### DOCUMENT SEGMENT
— start —

| dc.description.abstracteng | Nanodevices are objects with broad relevance for today's society, which bases its economy, operation, and communication onto digital resources. In ballistic nanodevices, disorder has either negligible or minor impact on electron transport. These ballistic devices are then typical components in computers and digital storage units.
This cumulative thesis theoretically studies ballistic electron transport in graphene-based nanodevices and billiards.
The thesis is divided into two main parts: the first part uses classical dynamical systems theory, while the second part applies semiclassical approaches to quantum transport.
The first part of the thesis is motivated by recent graphene experiments, that show puzzling measurements of the resistance versus the magnetic field strength in an antidot superlattice nanodevice, a two-dimensional periodic array of repellers patterned on top of a crystalline lattice (in this case, graphene).
The resistance of an antidot superlattice shows pronounced peaks when the strength of an applied perpendicular magnetic field is varied.
The peaks, called commensurability peaks, occur when the cyclotron radius becomes commensurable with the geometry of the superlattice.
This effect was been studied before, and it was shown that classical theory and nonlinear dynamics are best suited to understand it.
What is puzzling is that existing theories cannot account for the observed peaks, when the electron mean free time (average time between disorder-induced scatterings) in the device is as small as in the recent experiments.

— end —

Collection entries
— start —

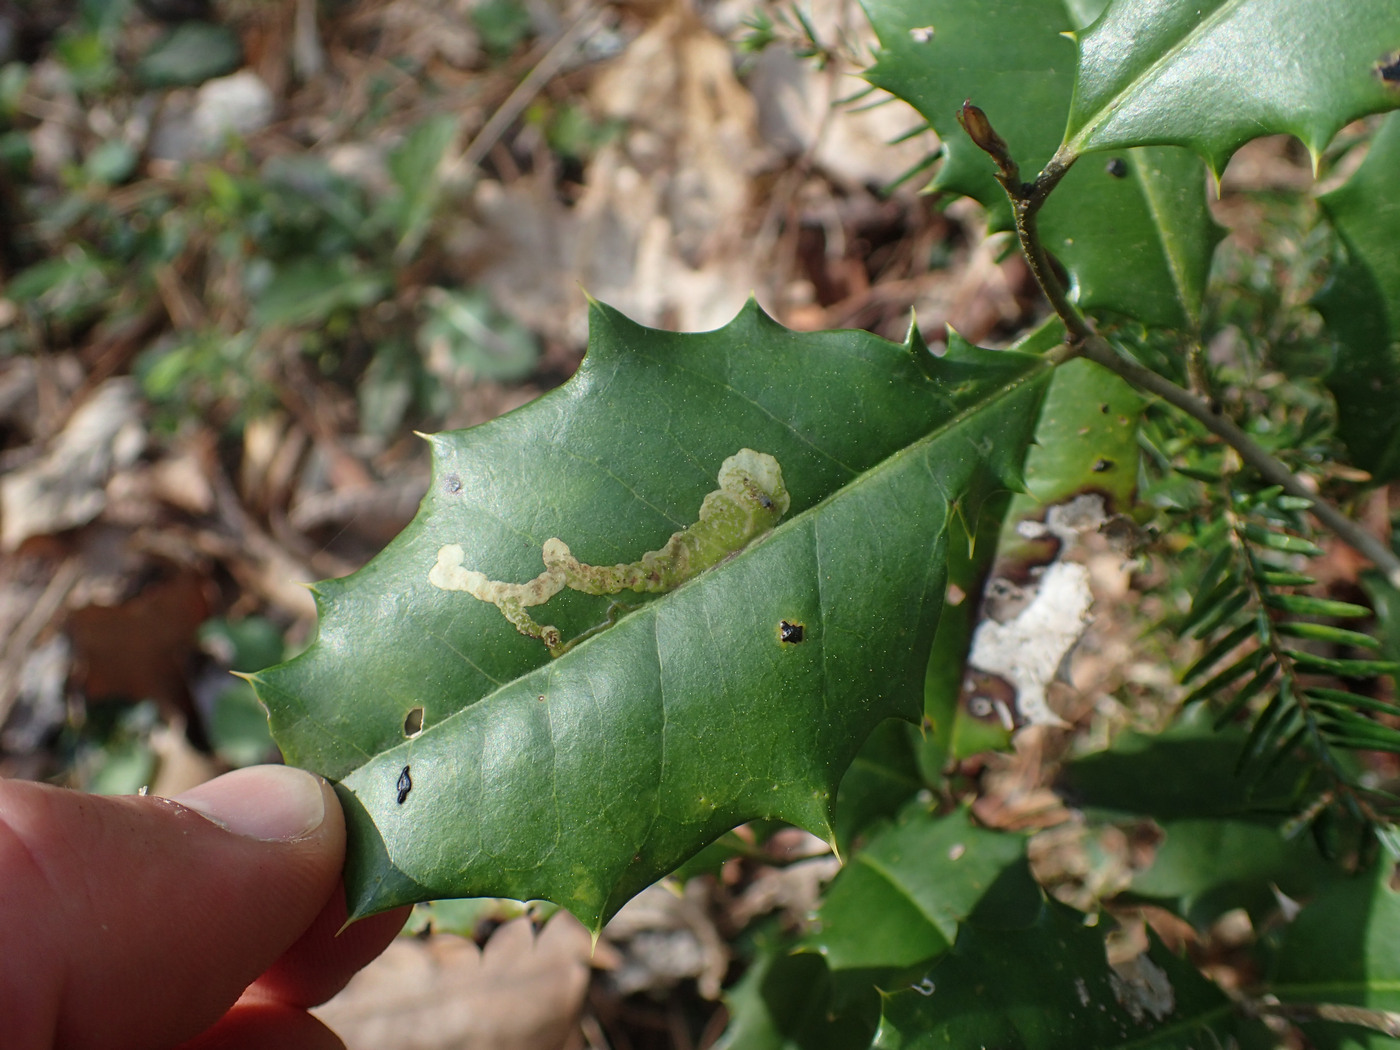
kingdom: Animalia
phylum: Arthropoda
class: Insecta
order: Diptera
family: Agromyzidae
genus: Phytomyza
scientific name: Phytomyza ilicicola
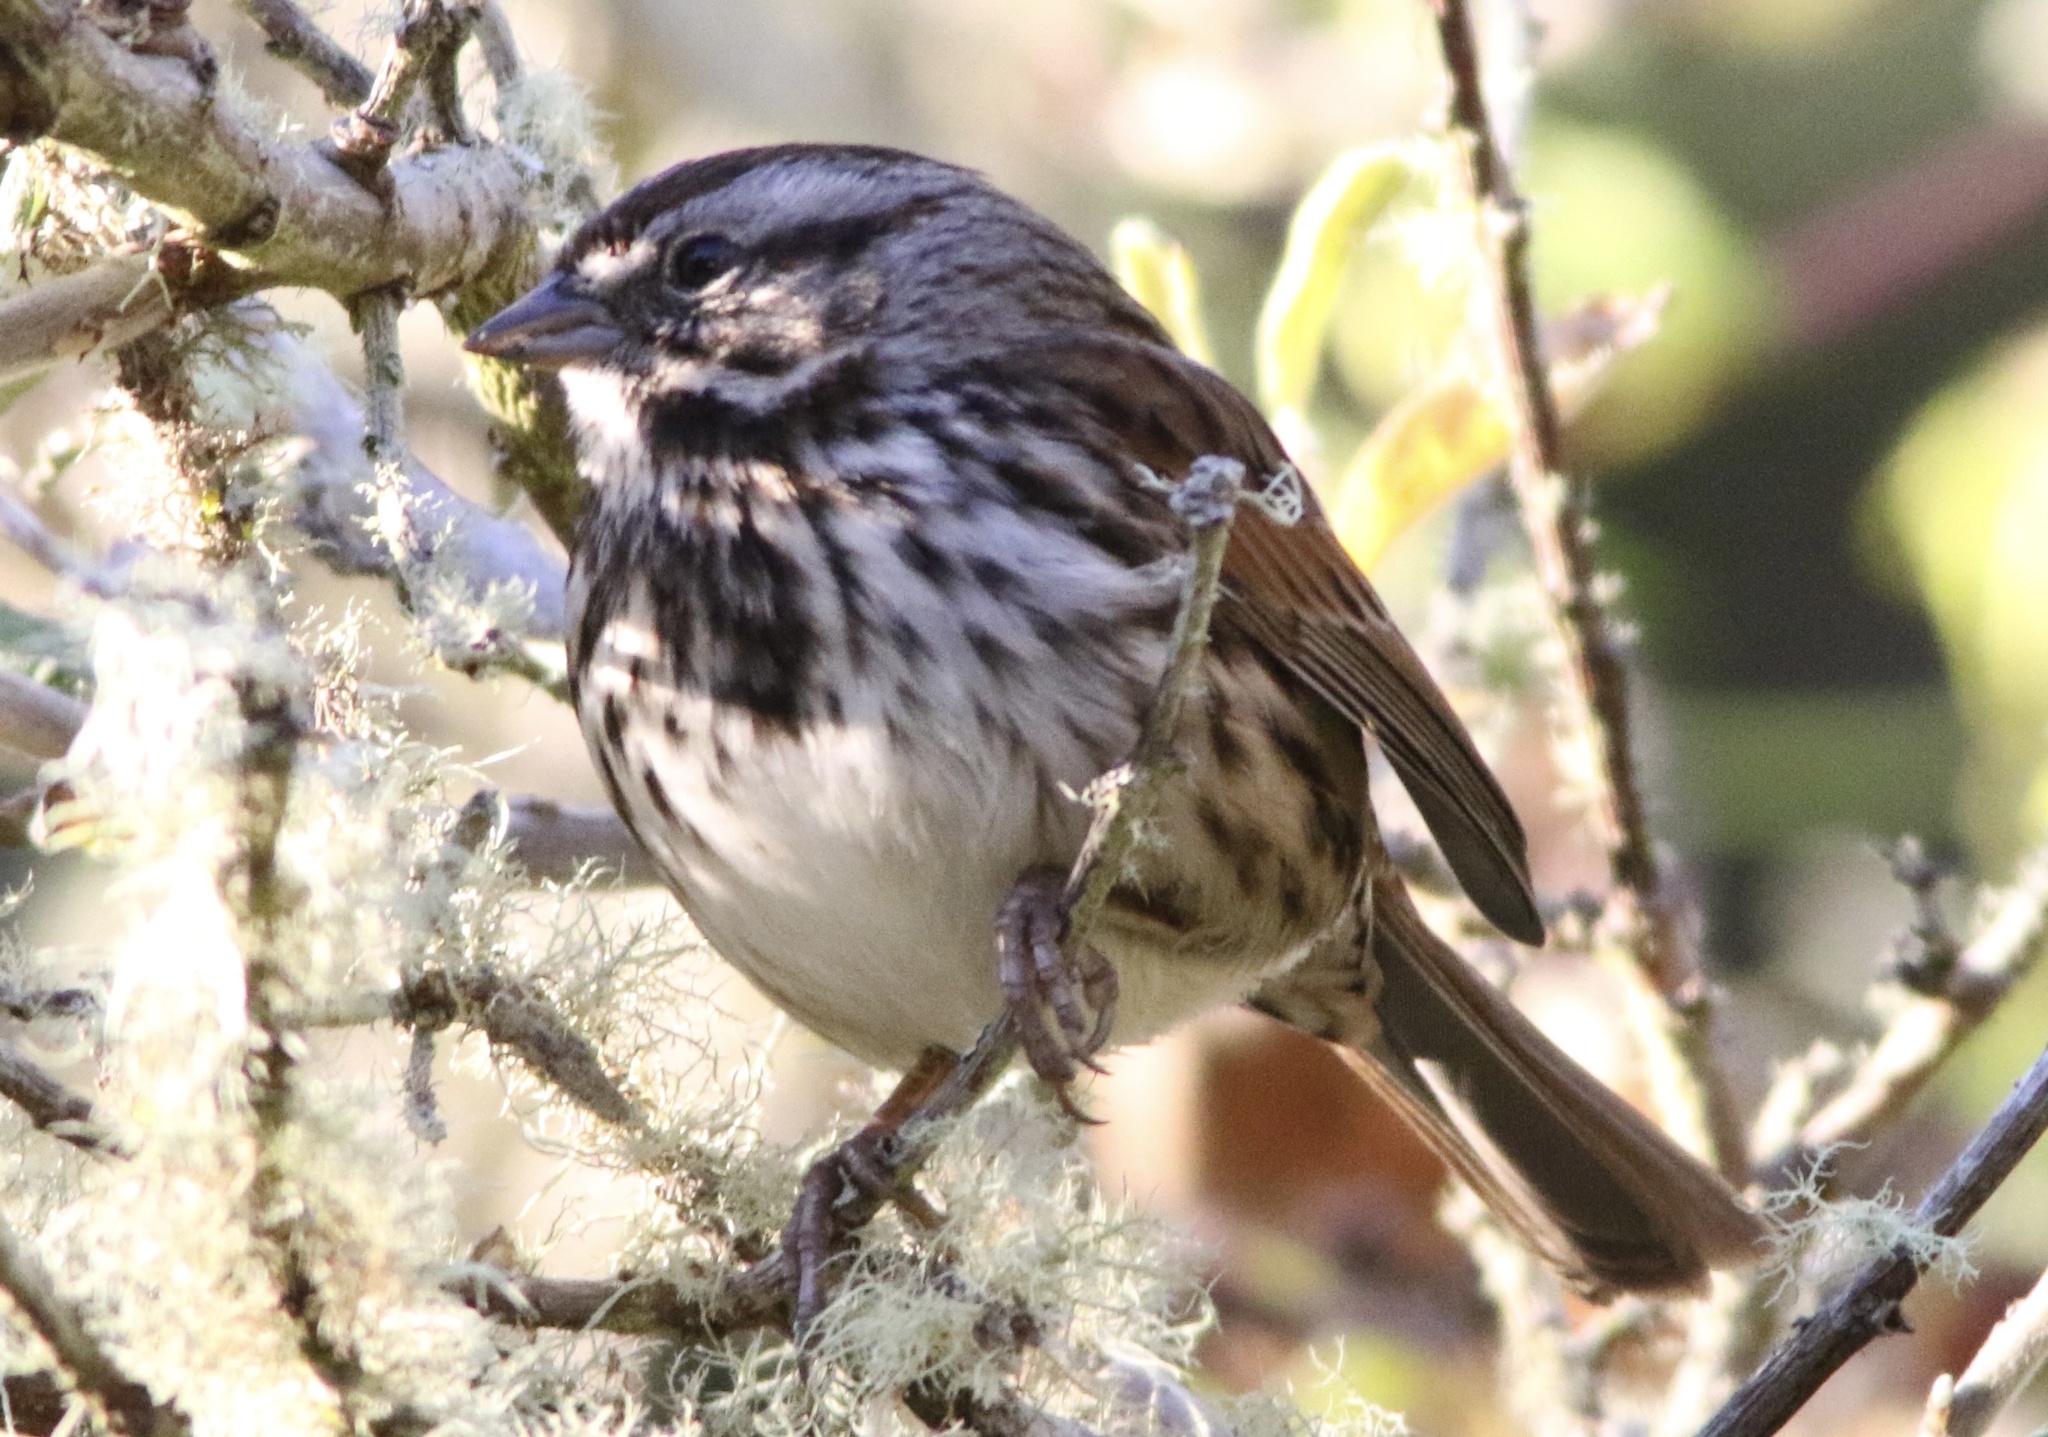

— end —

### TASK A
Set down the part of the thesis abstract on graphene nanodevices from "The first part of" to "this case, graphene).", word for word.
### TASK B
Resume the thesis abstract on graphene nanodevices, carrying it on from its last sentence.
The material plays no part in the work here.

### EXERCISE OUTPUT A
The first part of the thesis is motivated by recent graphene experiments, that show puzzling measurements of the resistance versus the magnetic field strength in an antidot superlattice nanodevice, a two-dimensional periodic array of repellers patterned on top of a crystalline lattice (in this case, graphene).

### EXERCISE OUTPUT B
By finding the inherent timescales of the dynamical system that represents the nanodevice, we provide the necessary theoretical background to explain the experiments and understand how it is possible to observe the effect.
In the process of doing so, we also resolve a long-standing controversy on the origin of the effect and its connection with the various parts of the electron dynamics in an antidot superlattice.
In addition, analytic connections are made between characteristic timescales in dynamical systems and the volume of sets in the phase space, and the impact of volume conservation of Hamiltonian mechanics is demonstrated.\newline
These analytic connections are further taken advantage of in dynamical billiards, systems typically used to model real nanodevices.
There, we show that generically in billiards the Lyapunov exponent, a number quantifying the chaotic dynamics of a system, has a leading contribution inversely proportional to the chaotic phase space volume.
This finding has theoretical value in itself, but it also allows one to readily connect the Lyapunov exponent with the parameters of the billiard, which has implications for using billiards to model real physical systems.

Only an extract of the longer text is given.